Marie Rosenthal-Hatschek, Ernst Haeckel. Oil on canvas, 1915.
Marie Rosenthal-Hatschek, Ernst Haeckel. Oil on canvas, 1915, 94 x 135 cm. The Lilly Library.
This painting has a poignant history. Marie Rosenthal-Hatschek (born 1871 in Lemberg), widely known for her skills as a portraitist, was married to Berthold Hatschek (1854-1941), a distinguished Austrian zoologist and anatomist and admirer of Haeckel’s work. While Marie’s brother, the world-famous pianist Moriz Rosenthal was able to escape from the Nazis and continue his career in the U.S., Marie and Berthold were not so lucky. Expelled from his academic position, Professor Hatschek suffered the further indignity of seeing his house looted and destroyed. Apparently, Marie was able to make it to Belgrade, but her fate after 1940 is unknown (for more on Rosenthal-Hatschek, see Armin Geuss, “Der achtzigjährige Ernst Haeckel—Ein Altersporträt von Marie Rosenthal-Hatschek,” Medizinhistorisches Journal, 15, 1/2 [1980]: 172-176, and Berthold Hatschek’s obituary, by Otto Storch, in Almanach für das Jahr 1949, Österreichische Akademie der Wissenschaften, 1950, 284-295).

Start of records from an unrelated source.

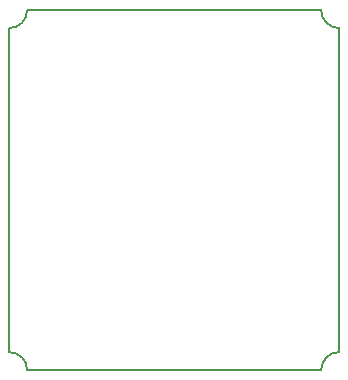
<source format=gbr>
G04 #@! TF.GenerationSoftware,KiCad,Pcbnew,(5.0.0-rc2-dev-352-g017154715)*
G04 #@! TF.CreationDate,2018-10-08T23:49:13-04:00*
G04 #@! TF.ProjectId,Backlight,4261636B6C696768742E6B696361645F,rev?*
G04 #@! TF.SameCoordinates,Original*
G04 #@! TF.FileFunction,Profile,NP*
%FSLAX46Y46*%
G04 Gerber Fmt 4.6, Leading zero omitted, Abs format (unit mm)*
G04 Created by KiCad (PCBNEW (5.0.0-rc2-dev-352-g017154715)) date 10/08/18 23:49:13*
%MOMM*%
%LPD*%
G01*
G04 APERTURE LIST*
%ADD10C,0.150000*%
G04 APERTURE END LIST*
D10*
X77724000Y-76200000D02*
X102616000Y-76200000D01*
X77724000Y-76200000D02*
G75*
G02X76200000Y-77724000I-1524000J0D01*
G01*
X104140000Y-77724000D02*
G75*
G02X102616000Y-76200000I0J1524000D01*
G01*
X102616000Y-106680000D02*
G75*
G02X104140000Y-105156000I1524000J0D01*
G01*
X76200000Y-105156000D02*
G75*
G02X77724000Y-106680000I0J-1524000D01*
G01*
X76200000Y-105156000D02*
X76200000Y-77724000D01*
X102616000Y-106680000D02*
X77724000Y-106680000D01*
X104140000Y-77724000D02*
X104140000Y-105156000D01*
M02*

</source>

The Haeckel portrait was among a handful of paintings Marie’s daughter was able to take with her to the U. S. in 1939. According to the daughter, Augusta Dessauer, the original sketch for the portrait was done shortly after Haeckel had fallen in his house, suffering a fracture of his upper thigh bone; the pain he undoubtedly felt might have contributed to the haunting expression on his face in the portrait and his awkward posture in the chair. Note Haeckel’s hands which are clutching, respectively, the chair’s armrest and the left side of his body. Still, this is not a portrait of a scientist at the end of his life. Surrounded by the tools of his trade—the faintly delineated books in the back, the large skull of a gorilla and the magnifying glass on the table to his left, this man seems ready to get up again, if only he could. His eyes are wide open, in the kind of permanent amazement that so wonderfully informs Haeckel’s art, while the left corner of his mouth, barely visible under the abundant Darwinesque facial hair, is slightly lifted, as if he were about to say something. Darwin’s “German shepherd,” as Haeckel has sometimes called, was not done yet.